Since the beginning of this year, the growth rate of RMB deposits has stayed firmly below 9 percent. Latest statistics released by the People’s Bank of China, China’s central bank, indicate that the growth rate of deposits in China’s financial institutions fell to 8.3 percent in August, the lowest in the past 40 years.

The growth rate of deposits in the residential sector plunged from 18 percent in 2008 to around 7 percent this year. By July 2018, China’s household savings totaled approximately 69.24 trillion yuan (about $10.1 trillion), a decrease of 293.2 billion yuan from the previous month. Moreover, this April, household deposits dropped by 1.32 trillion yuan compared with the month before.

It’s believed that the country’s diversified investment channels have taken away money which would have otherwise ended up in the bank.
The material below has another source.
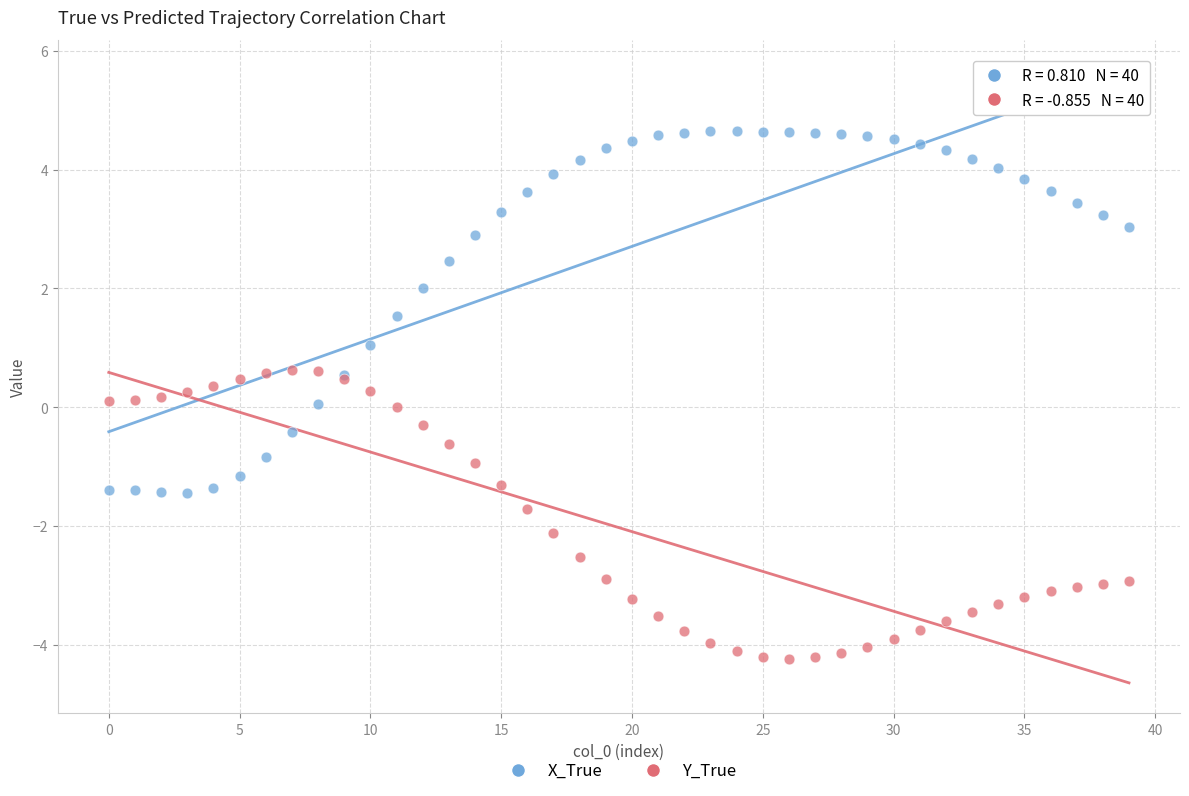

Which series has the widest spread of Y values?

X_True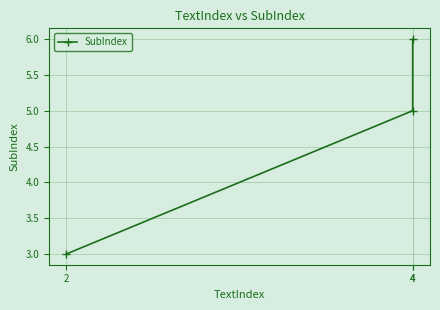

Reading left to right, list all the values displayed in this chart.

3	5	6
The country’s fast-growing financial system has offered citizens more options for investment, including money market funds, stock trading, non-monetary investment funds, and online financial management systems.
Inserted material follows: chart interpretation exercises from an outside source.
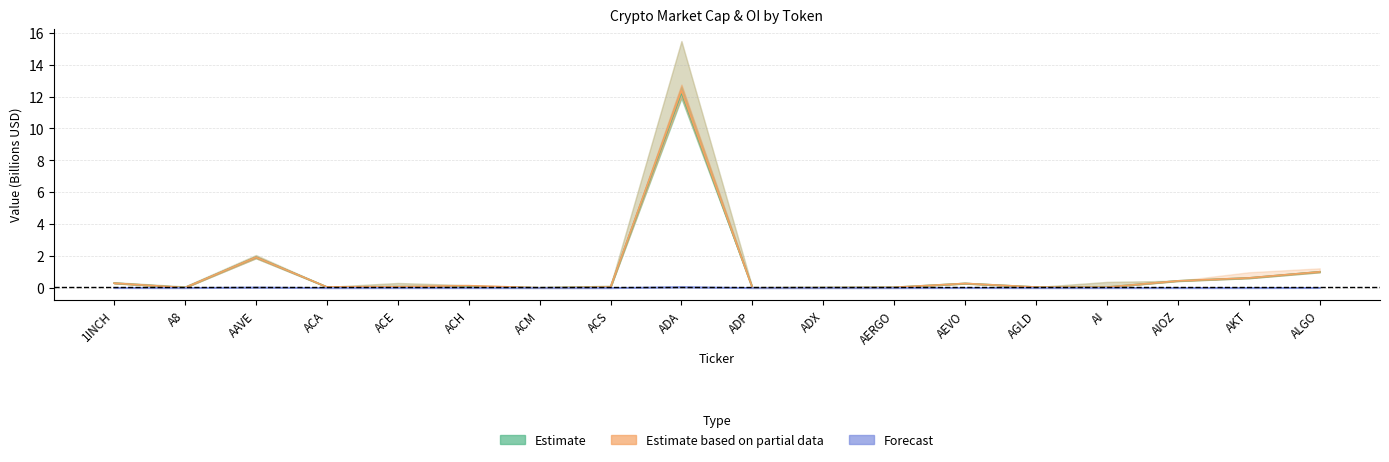

What is the value of the CMC_FDV point at the 8th from the left?

0.1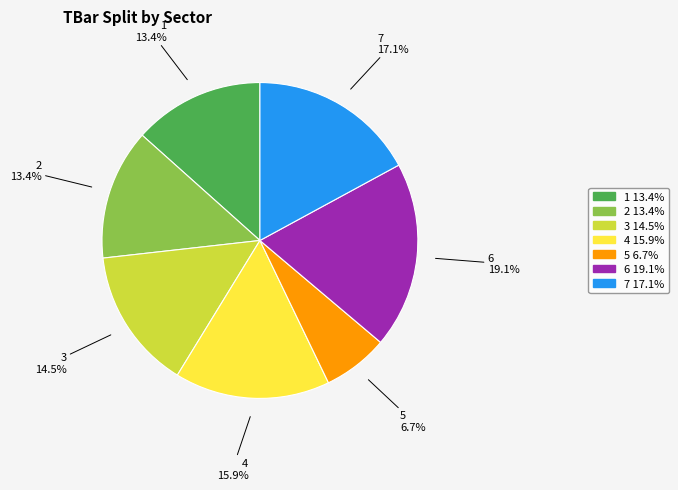

Is there any slice that represents more than half of the pie?

No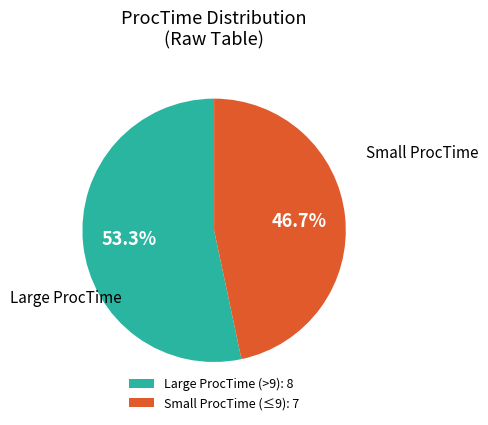

Combined, what portion of the pie is Large ProcTime (>9): 8 and Small ProcTime (≤9): 7?

100.0%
“Bank savings? No, I don’t have any,” a woman who is almost 30 and works in the financial circle, told The Beijing News. She added, “I don’t think about keeping a bank deposit, as the interest rates are too low. I invest most of my spare money.”

Now, people can handle their finances with convenient mobile apps and mobile banking services, which offer more flexibility and better interest rates. A bank clerk noted that young people today prefer to use financial services online.
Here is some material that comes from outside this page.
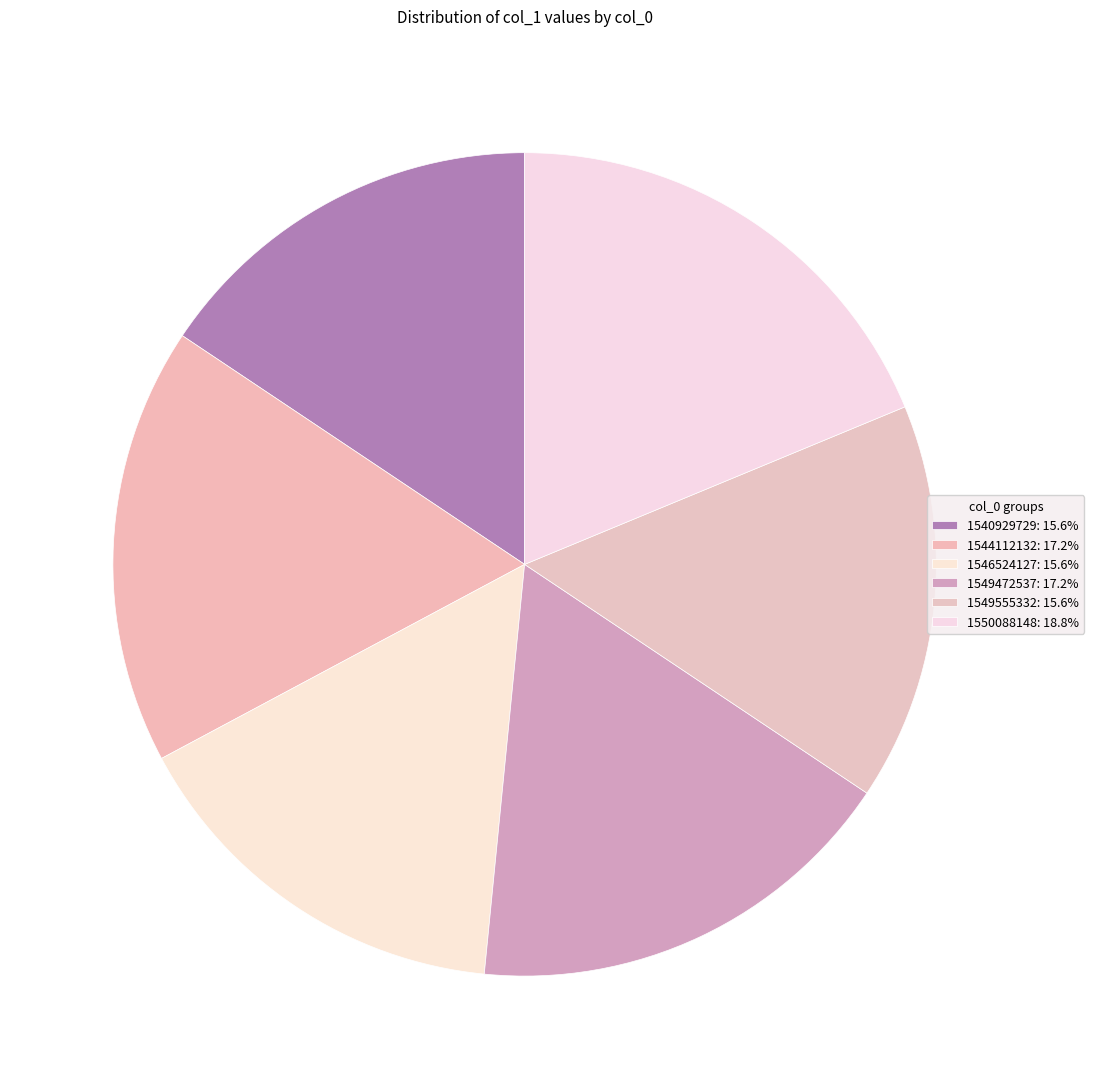

Which has a higher value, 1549555332 or 1544112132?

1544112132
According to incomplete statistics from The Beijing News, by the end of this June, six investment funds linked to Alibaba's Yu’e Bao, a money market fund, amounted to over 1.86 trillion yuan.

Besides new investment channels, most people pay a large portion of their salary to mortgage and rent costs.

As indicated by data from China’s central bank, by the end of 2001, residential mortgages in China’s commercial banks made up less than 60 billion yuan, which rose to 21.9 trillion yuan by the end of 2017, a compound annual growth rate of 44.59 percent.

“Half of my salary is used to pay the mortgage, and the rest is to support my daily life,” an employee with three years working experience told The Beijing News, disclosing that although he earns 30,000 yuan a month, he only has around 2,000-3,000 yuan spare at the end of every month.

For young people living in big cities, rent is now incredibly expensive. A young man working in east China’s Shanghai told The Beijing News that he makes about 15,000 yuan a month, but has to pay a monthly sum of 4,500 yuan for rent.

“My rent has risen to about 36,000 yuan a year,” said a woman who works in China’s capital Beijing, adding that it’s difficult for her to save money as her rent increased by 500 yuan last month.

Although there are many external factors, Chinese banks must realize that as the largest financial institutions, their service quality and interests for people are far less than those of new financial investment platforms, explained Jiang Han, a researcher of Suning Institute of Finance, an institute of China's consumer electronics retailer Suning.com.

If banks don’t seek to change themselves, they might find themselves overthrown by other financial institutions in the future, said Jiang.